Reading text:

=====

That's gonna change. Your 20 probably won't.



rokicki said:


> I'm sort of curious; can't we just get a design and a standard jacket
> on one of the websites, and let people order their own? I understand
> a bulk order can be cheaper, but how much are they individually?



Good idea, though apparently at least at CustomInk you need to order at least six, and then they cost $82 (instead of $52 when buying 20).


----------



## Katazui (Dec 17, 2013)

Any news on the approval ?


----------



## Rubiksfreak (Dec 17, 2013)

No messages in my inbox yet:/


----------



## Rich (Dec 18, 2013)

I am interested!


----------



## Rubiksfreak (Dec 19, 2013)

So I talked with Anthony the other day. Obviously theres alot of work involved with this. After all, there were over 95 individual orders he dealt with. With that being said, Anthony will be organizing the second order. I know people are very anxious to get their new jacket, but after all Anthony is a VERY busy man, therefore there will be no rush for the second order. When Anthony is ready to organize a second order on these jackets, he will. Please do not private message him about these jackets, he will make a new thread on the matter when he is ready.

=====

Recorded information:
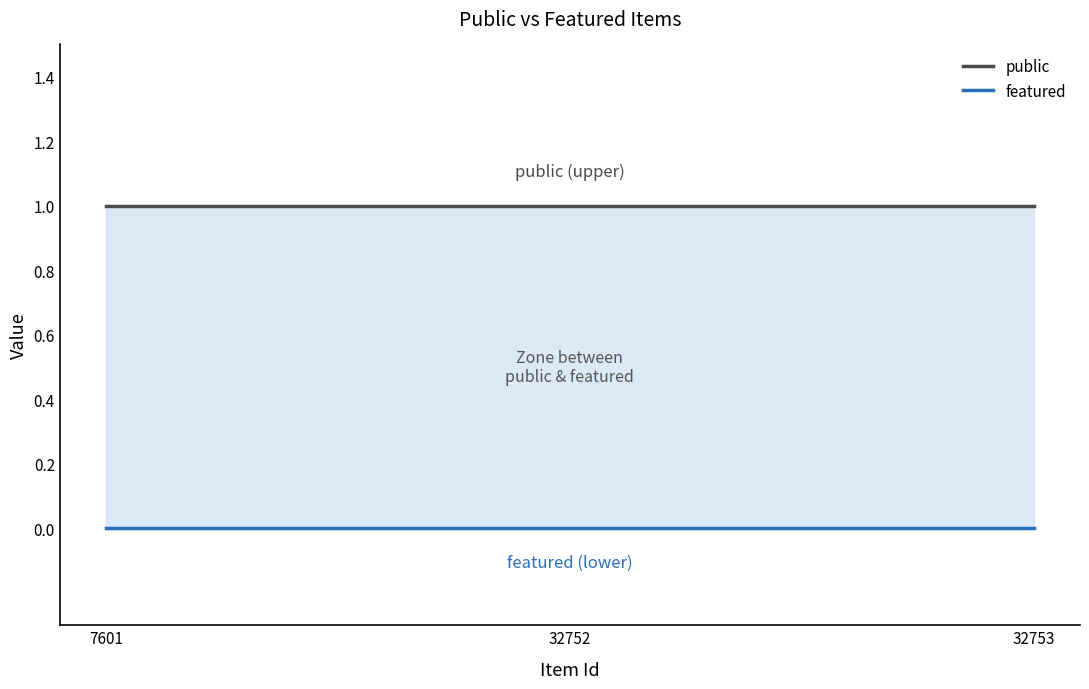

What are all the series names shown in the legend?

public, featured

=====

Tasks to perform:
1 > According to the forum thread, why will there be no rush for the second jacket order?
2 > From the forum thread, return the passage starting with "## Rich (Dec" and going on through "he is ready.".
3 > Which distinct usernames appear in the dated post headings of the forum thread?

Responses by item number:
1 > Anthony, who will organize the second order, is a very busy man. The first order involved a lot of work, with over 95 individual orders for him to handle.

2 >
## Rich (Dec 18, 2013)

I am interested!


----------



## Rubiksfreak (Dec 19, 2013)

So I talked with Anthony the other day. Obviously theres alot of work involved with this. After all, there were over 95 individual orders he dealt with. With that being said, Anthony will be organizing the second order. I know people are very anxious to get their new jacket, but after all Anthony is a VERY busy man, therefore there will be no rush for the second order. When Anthony is ready to organize a second order on these jackets, he will. Please do not private message him about these jackets, he will make a new thread on the matter when he is ready.

3 > Katazui, Rubiksfreak, Rich